An investment strategy is a definition that includes a set of principles and rules aimed at helping investors to achieve their personal financial objectives. Building a strategic plan that considers various components such as time horizon, investment goals, risk tolerance and liquidity requirements, is the first step in the investment process. Then the implementation of the plan includes constructing a portfolio of investments designed to follow the rules and goals of the investor. Given the markets and the personal circumstances of the individual investor change, investment strategies require regular reviews and adjustments.
Key Learning Points
- An investment plan is the set of rules and principles that are created to help investors achieve their financial objectives
- Various components are considered when building investment strategies such as:
- Investment timeframe
- Personal inspirations
- Risk appetite
- Capital requirements
- In terms of financial goals, investment strategies could be broadly classified as: income, income and growth and growth
- From a risk perspective, most commonly strategies are divided into three groups – cautious, balanced or adventurous
- Style also plays an important role in the creation and implementation of an investment strategy. Most often style is classified as value, growth or blend
Building an Investment Strategy
The first stage of the process of building an investment strategy is to consider various factors such as investor’s objectives, investment horizon, financial and personal situation (including dependents and lifestyle), and risk tolerance. This is required in order to determine the investment approach that could deliver optimal results and then construct the right mix of asset classes and investment products.
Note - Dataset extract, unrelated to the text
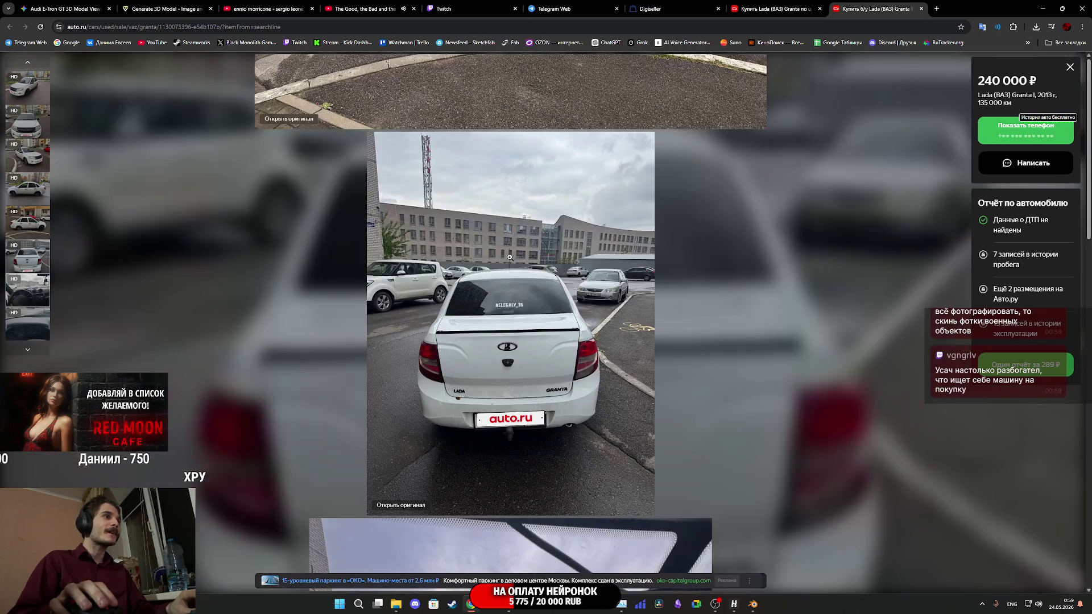
scroll(510, 257, down, 3)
In terms of risk, investors usually fall into one of the three broader profiles:
• Cautious (or Conservative) – suitable for risk-averse investors with low levels of loss tolerance. These can be mainly investors who seek to protect their capital and receive regular income. Typically, more than half of the portfolio will be allocated to high quality fixed income products, where the rest could be split between money market funds and quality large cap equities.
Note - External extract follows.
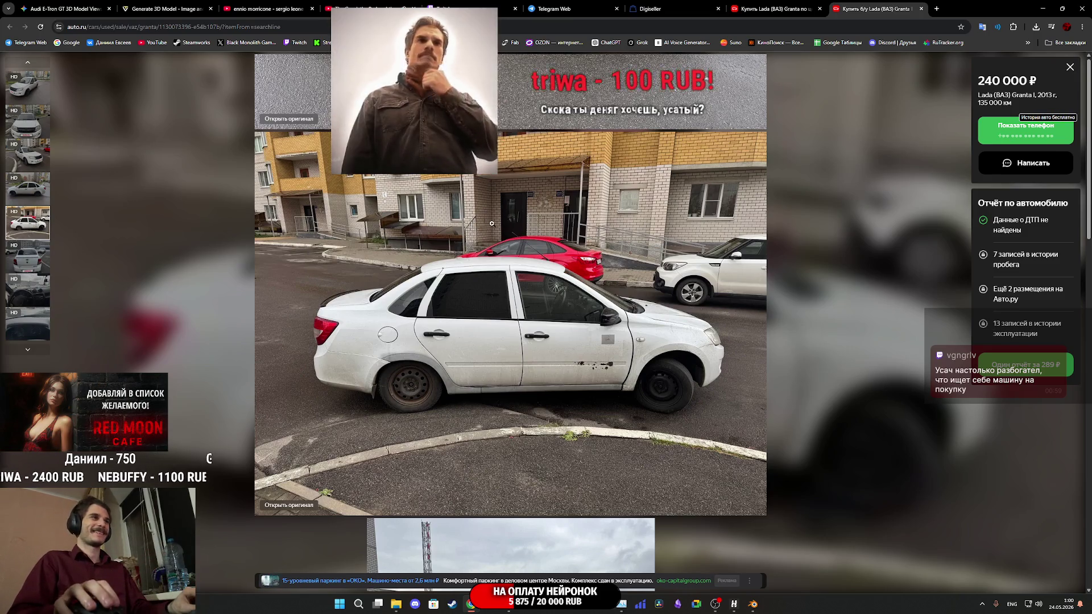
scroll(471, 228, up, 1)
• Balanced (or Moderate) – investors with moderate risk appetite who are seeking a combination of capital growth and income. The majority of assets are expected to be equities (most of them established large cap companies and smaller portions of mid and small cap) alongside reasonable allocation in fixed income.
• Adventurous (or Aggressive) – suitable for investors with a long time horizon who are willing to take higher risk towards achieving higher returns through capital appreciation. Typically, an all-equity portfolio of predominantly large companies blended with mid and small-cap stocks.
Value Vs. Growth
Some investors may choose to emphasize on specific factors such as ‘value’ or ‘growth’ when deciding on their investment strategy. Value investing seeks to identify stocks that are underappreciated by the market and perceived to be trading below their fair value. On the other hand, buying companies with superior earnings growth potential (and possibly priced accordingly) is regarded as growth investing.
Example
One of the most popular investment strategies is the ‘core-satellite’ approach. It is designed of two components – the “core”, which represents the largest proportion of the portfolio and consists of low to moderate level of risk assets, and “satellites”, which are typically higher risk and more specialist investments that are expected to play the role of diversifiers.